For some reason, the City Museum has a little shrine to corn dogs is a quiet part of the top floor. St. Louis Cardinal great Stan Musial swings a corn dog instead of a baseball bat. There is a large occult sign of the Ancient and Mysterious Order of the Corn Dog. It is displayed over a warning that "corndog mysticism has been definitively proven to contain or advocate trickery, treachery, mummery, pageantry, tomfoolery, buffoonery, sophistry, wizardry, lechery, debauchery, laissez faire capitalism, socialism and Bohemianism." I'll take some of those! The bottom photo shows a series of three Andy Warhol pictures with former U.S. Vice President Dan Quayle and his wife Marilyn in front of a corn dog stand. And there's more, but this is enough for a blog post.

It's so strange.

WHAT HAPPENED AT WORK YESTERDAY: I met a new client who is from Bangalore, India. Not a common event.

TOMORROW: I was going to post something else from the City Museum but VJ reminds me that tomorrow is Thursday, Arch day. Oh oh! Losing track of the day of the week again. Was I supposed to work this hard when I got this old? The Arch it is.

7 comments:

Anonymous said...

Corn dogs used to be big hits at our local fairs but have since disappeared. I don't know why. I like the museum's focus on Stan the man Musial.

Virginia said...

S.T.,
Hello! Tomorrow is THURSDAY, hint,hint.,hint. If you want to snatch the Arch out from under us again I guess we can go with the flow.

I love the idea of an alter where our friend the corn dog can be worshipped. It's just the Dan Quayle thing that bothers me.

Buck said...

Why not corn dogs?
Nice museum series!

Kris McCracken said...

I love corn dogs. We call the either ‘Pluto Pups’ or ‘Dippy Dogs’ here in Tasmania. No idea why.

I am pleased to hear that they have their own museum, so I enjoyed this post a lot.
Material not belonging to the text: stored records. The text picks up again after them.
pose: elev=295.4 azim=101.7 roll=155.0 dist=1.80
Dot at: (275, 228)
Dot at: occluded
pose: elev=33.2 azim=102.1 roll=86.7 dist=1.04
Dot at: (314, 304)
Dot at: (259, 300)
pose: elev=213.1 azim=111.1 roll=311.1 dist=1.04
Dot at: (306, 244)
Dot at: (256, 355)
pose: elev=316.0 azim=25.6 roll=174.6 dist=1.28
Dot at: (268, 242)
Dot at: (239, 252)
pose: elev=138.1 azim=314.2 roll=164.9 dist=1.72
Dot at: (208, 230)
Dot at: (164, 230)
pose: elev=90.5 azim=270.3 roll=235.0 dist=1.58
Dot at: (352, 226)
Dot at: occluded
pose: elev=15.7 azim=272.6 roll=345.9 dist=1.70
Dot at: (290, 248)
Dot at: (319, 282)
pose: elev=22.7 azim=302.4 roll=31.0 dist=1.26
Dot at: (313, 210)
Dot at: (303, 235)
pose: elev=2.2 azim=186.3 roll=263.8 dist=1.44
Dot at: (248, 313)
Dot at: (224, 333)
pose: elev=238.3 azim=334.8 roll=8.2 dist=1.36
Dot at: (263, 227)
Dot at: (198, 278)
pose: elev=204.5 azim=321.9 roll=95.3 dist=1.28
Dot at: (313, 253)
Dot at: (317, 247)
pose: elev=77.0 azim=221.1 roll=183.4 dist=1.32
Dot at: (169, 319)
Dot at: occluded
The big question though, can you buy them there? If so, how were they?

Virginia said...

It's a full time job keeping your straight but somebody's gotta do it.

Ming the Merciless said...

I had my first corn dog when I was a freshman in college in Louisiana. And I have loved it ever since.

But I haven't had it in a long time until last week when my out-of-town friends and I went to Coney Island. They wanted to eat at Nathan's so we grabbed some hotdogs and I had a corn dog. Boy oh boy, was it delicious!!

• Eliane • said...

I have yet to try this culinary delicacy. Geez, I see from Ming's comment that I have to go all the way to Coney Island to try it. I am scared.